------ Data section
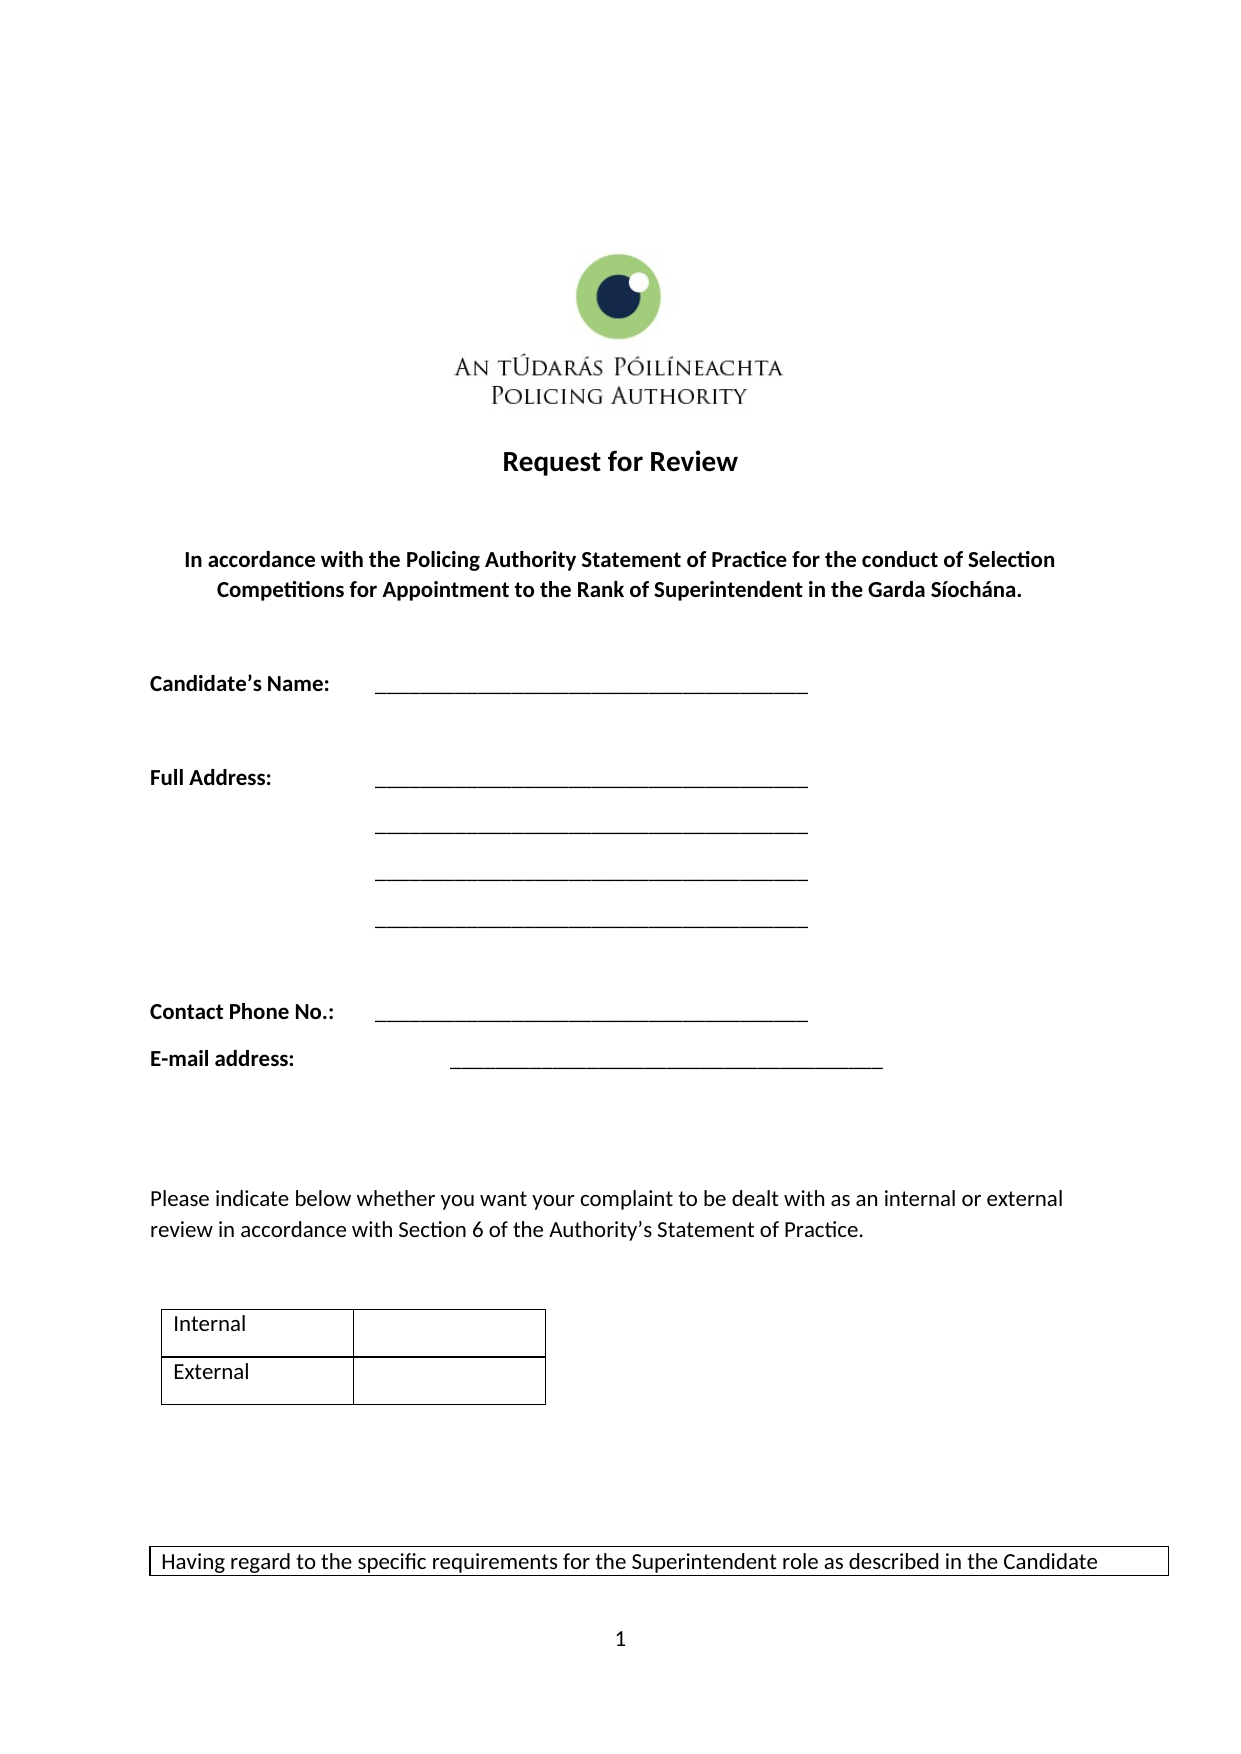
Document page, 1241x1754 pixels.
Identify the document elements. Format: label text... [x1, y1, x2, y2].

text ______________________________________ [150, 856, 1090, 884]
picture [440, 234, 800, 425]
table_cell External [162, 1358, 353, 1404]
text Contact Phone No.: ______________________________________ [150, 997, 1090, 1025]
text ______________________________________ [150, 903, 1090, 931]
text Please indicate below whether you want your complaint to be dealt with as an internal or external review in accordance with Section 6 of the Authority’s Statement of Practice. [150, 1184, 1090, 1243]
table_header Internal [162, 1310, 353, 1356]
text Full Address: ______________________________________ [150, 763, 1090, 791]
text Request for Review [150, 443, 1090, 479]
text E-mail address: ______________________________________ [150, 1044, 1090, 1072]
table_header [354, 1310, 545, 1356]
table_cell [354, 1358, 545, 1404]
text In accordance with the Policing Authority Statement of Practice for the conduct of Selection Competitions for Appointment to the Rank of Superintendent in the Garda Síochána. [150, 545, 1090, 603]
text Candidate’s Name: ______________________________________ [150, 669, 1090, 697]
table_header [151, 1547, 1168, 1575]
text ______________________________________ [150, 809, 1090, 838]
------------
▶ [Task] Line by line, output the material above exactly, passing over the pictures.

▶ [Response area]
Document page, 1241x1754 pixels.
Identify the document elements. Format: label text... [x1, y1, x2, y2].

text ______________________________________ [150, 856, 1090, 884]
picture [440, 234, 800, 425]
table_cell External [162, 1358, 353, 1404]
text Contact Phone No.: ______________________________________ [150, 997, 1090, 1025]
text ______________________________________ [150, 903, 1090, 931]
text Please indicate below whether you want your complaint to be dealt with as an internal or external review in accordance with Section 6 of the Authority’s Statement of Practice. [150, 1184, 1090, 1243]
table_header Internal [162, 1310, 353, 1356]
text Full Address: ______________________________________ [150, 763, 1090, 791]
text Request for Review [150, 443, 1090, 479]
text E-mail address: ______________________________________ [150, 1044, 1090, 1072]
table_header [354, 1310, 545, 1356]
table_cell [354, 1358, 545, 1404]
text In accordance with the Policing Authority Statement of Practice for the conduct of Selection Competitions for Appointment to the Rank of Superintendent in the Garda Síochána. [150, 545, 1090, 603]
text Candidate’s Name: ______________________________________ [150, 669, 1090, 697]
table_header [151, 1547, 1168, 1575]
text ______________________________________ [150, 809, 1090, 838]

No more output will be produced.